Error reporting and recovery

Default Error Reporting Behavior

Errors encountered during lexing and parsing are passed to the displayRecognitionError() method. This method has access to the exception that holds information about the error, and uses it to compose an error string that is then passed to the emitErrorMessage() method. The default behavior of emitErrorMessage() is to print the error string to System.err.

Custom Error Reporting

To change the default error reporting behavior, override either the displayRecognitionError() or the emitErrorMessage() methods in the lexer and parser. If you need to change the format of the error message or obtain extra information, such as the error location, then you must override displayRecognitionError(). If all you need to do is change where errors are reported and are happy to keep the error message itself unchanged, then you can just override emitErrorMessage() instead. Here is an example of overriding displayRecognitionError():

@members {
    public void displayRecognitionError(String[] tokenNames,
                                        RecognitionException e) {
        String hdr = getErrorHeader(e);
        String msg = getErrorMessage(e, tokenNames);
        // Now do something with hdr and msg...
    }
}

Rather than simply printing errors to a stream, another common approach is to store them in a data structure for use later in the application. An example of this approach is to append errors to a List within the lexer and parser and to provide a public method to allow access to the list:

@members {
    private List<String> errors = new LinkedList<String>();
    public void displayRecognitionError(String[] tokenNames,
                                        RecognitionException e) {
        String hdr = getErrorHeader(e);
        String msg = getErrorMessage(e, tokenNames);
        errors.add(hdr + " " + msg);
    }
    public List<String> getErrors() {
        return errors;
    }
}

A cleaner approach to error handling is to delegate reporting to a separate object using a defined interface. This has the advantage that it is easier to use different error handling strategies with the same lexer and parser. It also allows testing of the error reporting functionality in isolation from other components. Here is an example of an interface to handle errors:

public interface IErrorReporter {
    void reportError(String error);
}

The lexer and parser can then be modified to receive an object that implements this interface and reports errors to it, for example:

@members {
    private IErrorReporter errorReporter = null;
    public void setErrorReporter(IErrorReporter errorReporter) {
        this.errorReporter = errorReporter;
    }
    public void emitErrorMessage(String msg) {
        errorReporter.reportError(msg);
    }
}

And finally you can create a class that implements the error reporting interface and pass an instance of that class to the lexer and parser, for example:

public class StdErrReporter implements IErrorReporter {
    public void reportError(String error) {
        System.err.println(error);
    }
}

...
IErrorReporter errorReporter = new StdErrReporter();
myLexer.setErrorReporter(errorReporter);
myPaser.setErrorReporter(errorReporter);
...

It is generally the case that the destination for errors does not change once lexing and parsing has begun, so a refinement on the above solution is to pass the error reporter object in as an extra parameter to the lexer and parser constructor methods, instead of using a completely separate method.

Single token insertion and deletion

As of v3.1, you can turn on and off single token insertion/deletion error recovery.
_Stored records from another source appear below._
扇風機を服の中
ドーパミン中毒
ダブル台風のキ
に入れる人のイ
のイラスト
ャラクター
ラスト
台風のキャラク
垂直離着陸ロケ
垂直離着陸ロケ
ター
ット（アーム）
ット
It is off by default for tree parsers. This happens because TreeParser overrides recoverFromMismatchedToken() to do nothing but throw an exception. To illustrate, here is some invalid input for a small C-like programming language:

int foo() {
        int i;
        i = 3 3;
}

By default, you get errors and tree output:

line 3:7 extraneous input '3' expecting ';'
tree=(FUNC_DEF (FUNC_HDR int foo) (BLOCK (VAR_DEF int i) 3))

(Assuming Main.java prints the tree).

Add the following to your grammar to override the default insert/delete behavior:

@members {
protected Object recoverFromMismatchedToken(IntStream input,
                                            int ttype,
                                            BitSet follow)
    throws RecognitionException
{   
    throw new MismatchedTokenException(ttype, input);
}   
}

and now you get

line 3:14 mismatched input '3' expecting ';'
tree=(FUNC_DEF (FUNC_HDR int foo) (BLOCK (VAR_DEF int i)
<mismatched token: [@19,41:41='3',<12>,3:14], resync=i = 3> 3))

ANTLR shows the mismatched token in the tree now; it didn't recover as it did before.